- _REQUIREMENT 1_: Before the records, list each alphanumeric designation that the flood-control inspection text uses for a floor elevation, a procedure, or a part of a procedure.

- _DOCUMENT EXTRACT_:
◆ ◆ ◆ ◆ ◆ ◆ ◆

The inspectors verified that the permanent placard and signage near the entrance of the room were present and visible. The written instructions on these signs read You are entering a flood control area. Do not store material on the corner room floors Elevation 673, that may be swept into the floor drains by a flooding event; and No floatable material or materials that could plug floor drains may be stored in this area.
The storage of material in these areas was also discussed in emergency operating procedure LGA 002, Secondary Containment Control. For areas listed in Table W of the procedure, comprising the ECCS corner rooms and reactor building raceways, the procedure discussed that if materials were to clog the floor drains during an internal flooding event, the systems availability, and station response to the event, could be adversely impacted. With clogged floor drains, the amount of time that it would take for accumulating water to reach a height that would impact local safety systems ability to perform their functions would be decreased because the waters ability to get pumped out by the sump pump would be impeded. The stations response to high water conditions in flood control areas (per LGA-002) could have also been adversely impacted by clogged drains if water that would have otherwise been within the capacity of sump pumps to remove, accumulated to the point of driving otherwise avoidable actions such as scramming the unit per section 28 of the procedure.

◆ ◆ ◆ ◆ ◆ ◆ ◆

- _INFORMATION PROVIDED_:
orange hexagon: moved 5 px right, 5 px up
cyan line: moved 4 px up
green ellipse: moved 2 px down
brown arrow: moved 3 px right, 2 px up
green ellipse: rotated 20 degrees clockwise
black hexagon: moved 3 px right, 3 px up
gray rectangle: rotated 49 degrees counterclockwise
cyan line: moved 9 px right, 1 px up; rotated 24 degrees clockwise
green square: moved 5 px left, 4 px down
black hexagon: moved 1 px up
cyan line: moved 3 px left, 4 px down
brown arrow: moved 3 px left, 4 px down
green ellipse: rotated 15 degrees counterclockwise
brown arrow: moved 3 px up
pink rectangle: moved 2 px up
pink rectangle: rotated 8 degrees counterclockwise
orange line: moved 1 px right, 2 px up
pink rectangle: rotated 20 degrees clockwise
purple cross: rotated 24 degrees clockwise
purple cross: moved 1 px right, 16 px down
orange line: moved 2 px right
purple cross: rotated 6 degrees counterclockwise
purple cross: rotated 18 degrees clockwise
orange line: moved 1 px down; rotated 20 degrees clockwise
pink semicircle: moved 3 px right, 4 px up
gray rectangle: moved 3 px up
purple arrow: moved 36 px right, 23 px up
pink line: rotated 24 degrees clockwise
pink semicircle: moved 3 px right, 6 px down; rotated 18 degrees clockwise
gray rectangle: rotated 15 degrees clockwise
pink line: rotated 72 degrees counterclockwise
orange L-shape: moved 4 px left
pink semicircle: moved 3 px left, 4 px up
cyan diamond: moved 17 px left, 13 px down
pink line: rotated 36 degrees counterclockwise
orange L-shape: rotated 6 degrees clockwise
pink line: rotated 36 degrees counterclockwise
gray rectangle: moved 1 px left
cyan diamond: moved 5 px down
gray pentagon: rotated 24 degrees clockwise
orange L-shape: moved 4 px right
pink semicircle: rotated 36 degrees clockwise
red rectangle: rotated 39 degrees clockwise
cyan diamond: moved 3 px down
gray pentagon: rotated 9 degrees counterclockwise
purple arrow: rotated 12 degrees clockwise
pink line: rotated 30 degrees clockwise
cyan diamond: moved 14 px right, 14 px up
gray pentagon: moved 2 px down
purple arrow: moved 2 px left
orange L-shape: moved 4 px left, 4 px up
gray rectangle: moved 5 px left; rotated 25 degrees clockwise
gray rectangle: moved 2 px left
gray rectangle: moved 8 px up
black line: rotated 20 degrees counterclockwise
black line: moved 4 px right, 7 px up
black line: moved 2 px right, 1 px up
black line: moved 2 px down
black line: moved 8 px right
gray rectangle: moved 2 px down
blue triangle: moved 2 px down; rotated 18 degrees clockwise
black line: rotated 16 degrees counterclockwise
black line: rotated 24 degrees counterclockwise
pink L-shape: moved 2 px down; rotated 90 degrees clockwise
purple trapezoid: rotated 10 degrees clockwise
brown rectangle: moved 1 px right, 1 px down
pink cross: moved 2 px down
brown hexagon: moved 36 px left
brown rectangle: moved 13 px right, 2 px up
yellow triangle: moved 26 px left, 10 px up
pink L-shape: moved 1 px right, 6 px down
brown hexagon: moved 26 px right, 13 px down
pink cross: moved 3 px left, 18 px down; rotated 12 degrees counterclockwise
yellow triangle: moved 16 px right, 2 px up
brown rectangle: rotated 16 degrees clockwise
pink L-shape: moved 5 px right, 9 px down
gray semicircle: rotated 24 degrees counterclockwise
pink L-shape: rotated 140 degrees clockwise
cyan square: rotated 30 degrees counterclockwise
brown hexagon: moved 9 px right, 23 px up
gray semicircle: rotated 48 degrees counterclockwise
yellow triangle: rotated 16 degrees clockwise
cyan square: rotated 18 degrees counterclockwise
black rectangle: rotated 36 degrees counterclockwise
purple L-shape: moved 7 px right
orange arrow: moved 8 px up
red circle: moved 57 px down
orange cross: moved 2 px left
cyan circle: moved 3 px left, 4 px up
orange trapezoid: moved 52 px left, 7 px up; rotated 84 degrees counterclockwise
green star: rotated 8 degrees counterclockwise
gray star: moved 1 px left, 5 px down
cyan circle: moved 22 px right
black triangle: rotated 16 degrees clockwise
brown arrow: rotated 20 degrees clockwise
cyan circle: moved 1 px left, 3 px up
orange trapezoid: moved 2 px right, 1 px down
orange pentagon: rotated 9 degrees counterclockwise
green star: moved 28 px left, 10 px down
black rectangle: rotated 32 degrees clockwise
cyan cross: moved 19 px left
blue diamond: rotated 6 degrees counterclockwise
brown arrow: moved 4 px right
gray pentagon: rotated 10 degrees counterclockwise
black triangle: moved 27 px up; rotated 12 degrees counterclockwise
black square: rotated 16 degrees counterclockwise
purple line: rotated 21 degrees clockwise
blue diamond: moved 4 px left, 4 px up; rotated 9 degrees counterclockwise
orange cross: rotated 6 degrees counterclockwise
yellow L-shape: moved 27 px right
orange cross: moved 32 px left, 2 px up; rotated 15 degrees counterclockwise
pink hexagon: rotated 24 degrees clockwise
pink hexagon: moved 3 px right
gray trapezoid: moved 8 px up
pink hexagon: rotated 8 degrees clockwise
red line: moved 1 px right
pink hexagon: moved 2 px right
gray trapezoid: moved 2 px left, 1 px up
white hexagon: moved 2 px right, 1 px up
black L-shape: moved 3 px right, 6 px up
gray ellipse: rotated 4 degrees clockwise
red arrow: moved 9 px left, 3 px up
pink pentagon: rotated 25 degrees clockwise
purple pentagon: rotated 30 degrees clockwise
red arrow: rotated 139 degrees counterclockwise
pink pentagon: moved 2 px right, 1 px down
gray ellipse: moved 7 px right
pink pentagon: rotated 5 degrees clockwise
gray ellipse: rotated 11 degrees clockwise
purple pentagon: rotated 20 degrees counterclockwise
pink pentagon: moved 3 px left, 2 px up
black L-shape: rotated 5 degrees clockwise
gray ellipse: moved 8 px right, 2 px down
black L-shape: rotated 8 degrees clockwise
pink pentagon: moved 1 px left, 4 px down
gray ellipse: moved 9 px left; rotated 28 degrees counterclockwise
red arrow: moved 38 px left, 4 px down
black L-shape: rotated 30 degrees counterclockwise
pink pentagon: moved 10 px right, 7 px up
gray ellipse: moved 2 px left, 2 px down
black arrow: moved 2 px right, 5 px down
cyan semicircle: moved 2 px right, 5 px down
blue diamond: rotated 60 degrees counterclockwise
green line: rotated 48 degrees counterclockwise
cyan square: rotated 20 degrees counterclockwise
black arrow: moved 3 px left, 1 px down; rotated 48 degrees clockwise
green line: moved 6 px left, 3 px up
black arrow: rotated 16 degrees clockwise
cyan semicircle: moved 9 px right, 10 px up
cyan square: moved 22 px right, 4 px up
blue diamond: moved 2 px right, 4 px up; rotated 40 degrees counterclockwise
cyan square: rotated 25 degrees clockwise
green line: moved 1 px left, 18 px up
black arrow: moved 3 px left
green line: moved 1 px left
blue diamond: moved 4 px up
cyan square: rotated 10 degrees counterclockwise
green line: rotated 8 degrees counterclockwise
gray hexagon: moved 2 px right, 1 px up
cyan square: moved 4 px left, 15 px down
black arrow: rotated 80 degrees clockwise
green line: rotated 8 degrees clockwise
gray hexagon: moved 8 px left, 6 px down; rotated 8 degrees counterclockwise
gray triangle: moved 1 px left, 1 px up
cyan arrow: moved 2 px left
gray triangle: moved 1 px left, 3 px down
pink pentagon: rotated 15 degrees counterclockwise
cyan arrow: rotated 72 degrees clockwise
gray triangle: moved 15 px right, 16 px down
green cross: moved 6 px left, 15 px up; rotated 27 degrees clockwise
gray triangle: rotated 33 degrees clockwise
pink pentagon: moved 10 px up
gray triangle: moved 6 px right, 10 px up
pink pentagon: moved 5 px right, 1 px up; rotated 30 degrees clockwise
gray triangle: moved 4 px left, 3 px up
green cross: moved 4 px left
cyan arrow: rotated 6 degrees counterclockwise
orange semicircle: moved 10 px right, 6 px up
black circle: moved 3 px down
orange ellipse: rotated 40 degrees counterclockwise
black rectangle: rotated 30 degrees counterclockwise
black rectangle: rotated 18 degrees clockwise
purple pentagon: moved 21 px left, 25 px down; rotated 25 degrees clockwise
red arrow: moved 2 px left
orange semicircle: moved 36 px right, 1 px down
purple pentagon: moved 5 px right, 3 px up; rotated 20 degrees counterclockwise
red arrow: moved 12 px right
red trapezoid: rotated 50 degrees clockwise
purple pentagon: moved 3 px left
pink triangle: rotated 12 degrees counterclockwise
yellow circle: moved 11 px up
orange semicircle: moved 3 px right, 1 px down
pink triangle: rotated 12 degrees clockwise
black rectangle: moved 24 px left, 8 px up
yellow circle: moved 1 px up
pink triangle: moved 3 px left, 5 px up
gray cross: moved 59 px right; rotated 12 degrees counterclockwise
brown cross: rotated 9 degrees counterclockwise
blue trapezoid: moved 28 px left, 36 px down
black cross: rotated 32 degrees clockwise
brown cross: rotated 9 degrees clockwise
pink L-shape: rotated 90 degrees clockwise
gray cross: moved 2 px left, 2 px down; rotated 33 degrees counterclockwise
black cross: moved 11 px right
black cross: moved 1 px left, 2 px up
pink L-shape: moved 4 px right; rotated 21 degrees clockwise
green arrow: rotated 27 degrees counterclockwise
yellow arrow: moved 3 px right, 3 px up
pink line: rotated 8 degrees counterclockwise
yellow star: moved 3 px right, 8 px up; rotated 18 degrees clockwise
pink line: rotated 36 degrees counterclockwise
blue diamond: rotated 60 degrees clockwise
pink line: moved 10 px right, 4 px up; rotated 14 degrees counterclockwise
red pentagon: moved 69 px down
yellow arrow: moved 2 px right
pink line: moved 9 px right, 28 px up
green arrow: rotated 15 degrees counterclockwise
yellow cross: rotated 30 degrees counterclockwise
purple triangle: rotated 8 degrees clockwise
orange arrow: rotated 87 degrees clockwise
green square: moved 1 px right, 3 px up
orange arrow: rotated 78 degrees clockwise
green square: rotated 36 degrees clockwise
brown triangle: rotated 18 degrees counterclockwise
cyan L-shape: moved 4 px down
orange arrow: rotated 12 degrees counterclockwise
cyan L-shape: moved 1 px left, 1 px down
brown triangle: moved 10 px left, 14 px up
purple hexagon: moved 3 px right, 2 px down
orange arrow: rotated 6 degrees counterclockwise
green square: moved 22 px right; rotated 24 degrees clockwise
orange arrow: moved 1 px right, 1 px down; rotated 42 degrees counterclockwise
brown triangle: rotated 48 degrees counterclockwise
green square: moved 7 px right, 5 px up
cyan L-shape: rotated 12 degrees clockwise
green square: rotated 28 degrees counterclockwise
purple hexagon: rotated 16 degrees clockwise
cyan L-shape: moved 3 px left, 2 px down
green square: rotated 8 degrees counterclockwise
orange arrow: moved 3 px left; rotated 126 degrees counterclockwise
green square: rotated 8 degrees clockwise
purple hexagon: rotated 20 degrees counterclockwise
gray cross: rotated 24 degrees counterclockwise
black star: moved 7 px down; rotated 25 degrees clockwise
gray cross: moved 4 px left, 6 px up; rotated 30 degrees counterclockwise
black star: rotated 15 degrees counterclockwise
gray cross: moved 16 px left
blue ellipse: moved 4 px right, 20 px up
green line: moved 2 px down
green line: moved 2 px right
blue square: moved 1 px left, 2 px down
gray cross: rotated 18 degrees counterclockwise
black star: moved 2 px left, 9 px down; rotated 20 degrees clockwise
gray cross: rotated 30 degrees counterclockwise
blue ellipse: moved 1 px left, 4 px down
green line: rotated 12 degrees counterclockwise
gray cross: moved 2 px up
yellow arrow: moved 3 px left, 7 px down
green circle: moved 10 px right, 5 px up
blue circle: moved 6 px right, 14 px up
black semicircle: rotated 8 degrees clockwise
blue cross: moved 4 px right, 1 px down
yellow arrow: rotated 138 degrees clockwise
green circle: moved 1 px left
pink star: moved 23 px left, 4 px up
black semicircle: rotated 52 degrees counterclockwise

◆ ◆ ◆ ◆ ◆ ◆ ◆

- _REQUIREMENT 2_: Locate every line in the records above that contains the string "diamond", and copy each one.

- _FINAL ANSWER 1_:
- Elevation 673
- LGA 002 (also written LGA-002)
- Table W
- section 28

- _FINAL ANSWER 2_:
cyan diamond: moved 17 px left, 13 px down
cyan diamond: moved 5 px down
cyan diamond: moved 3 px down
cyan diamond: moved 14 px right, 14 px up
blue diamond: rotated 6 degrees counterclockwise
blue diamond: moved 4 px left, 4 px up; rotated 9 degrees counterclockwise
blue diamond: rotated 60 degrees counterclockwise
blue diamond: moved 2 px right, 4 px up; rotated 40 degrees counterclockwise
blue diamond: moved 4 px up
blue diamond: rotated 60 degrees clockwise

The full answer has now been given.